[Data entries]
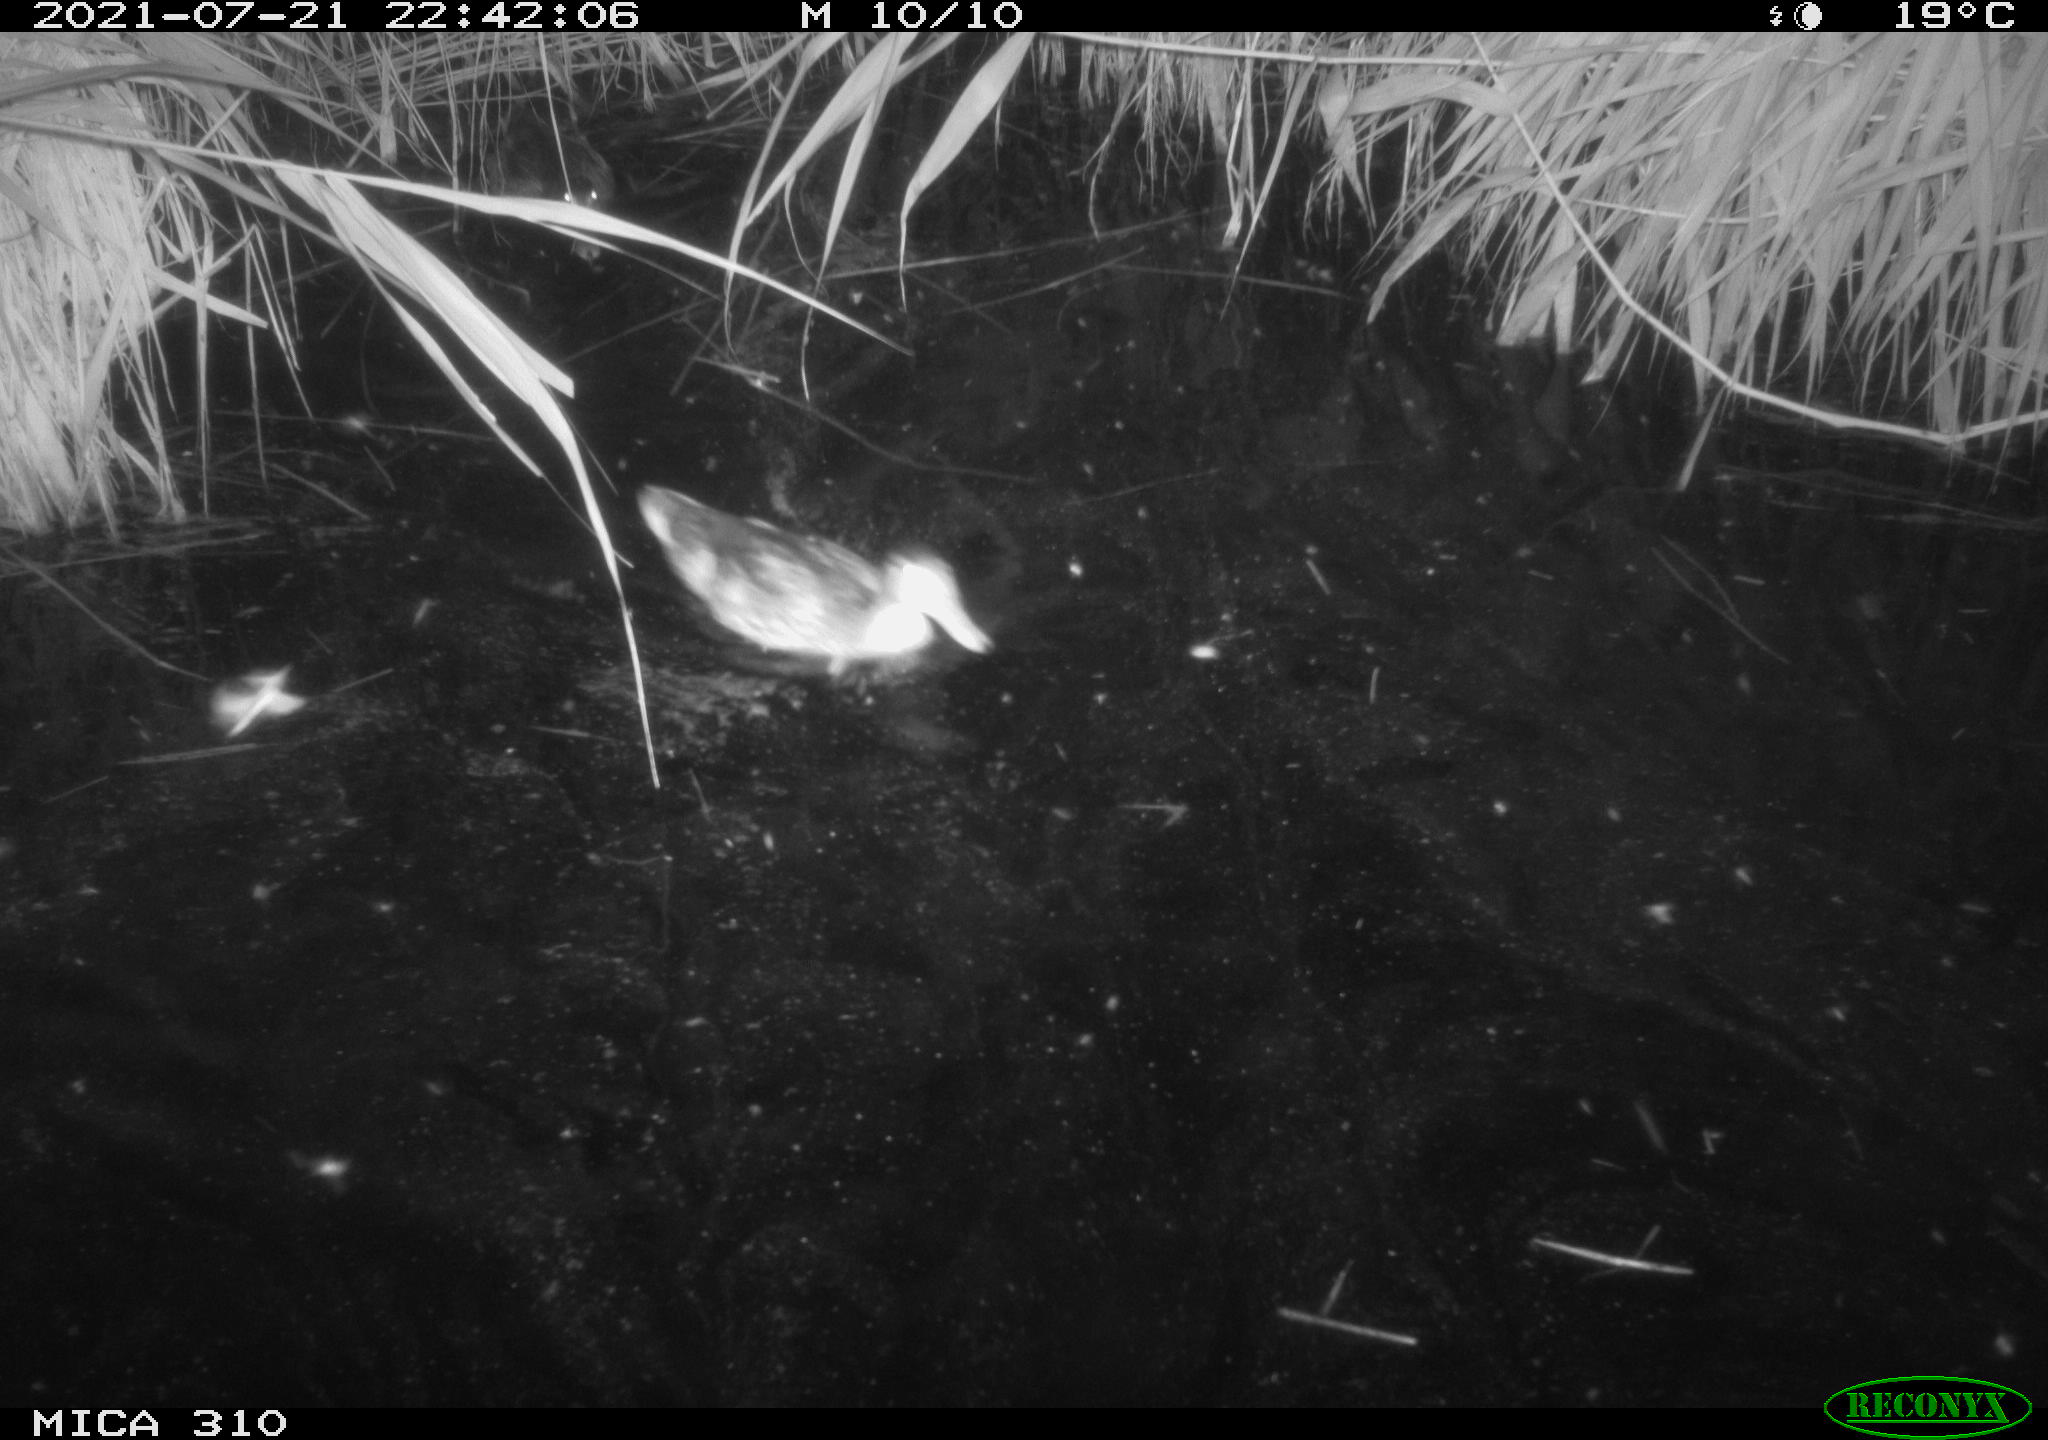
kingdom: Animalia
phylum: Chordata
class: Aves
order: Anseriformes
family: Anatidae
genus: Anas
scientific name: Anas platyrhynchos
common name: Mallard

▸ What the exercise asks:
Edit the rows so that "common name" reads "vernacular name", leaving every other line unchanged, and omit the pictures from your answer.

▸ Right answer:
kingdom: Animalia
phylum: Chordata
class: Aves
order: Anseriformes
family: Anatidae
genus: Anas
scientific name: Anas platyrhynchos
vernacular name: Mallard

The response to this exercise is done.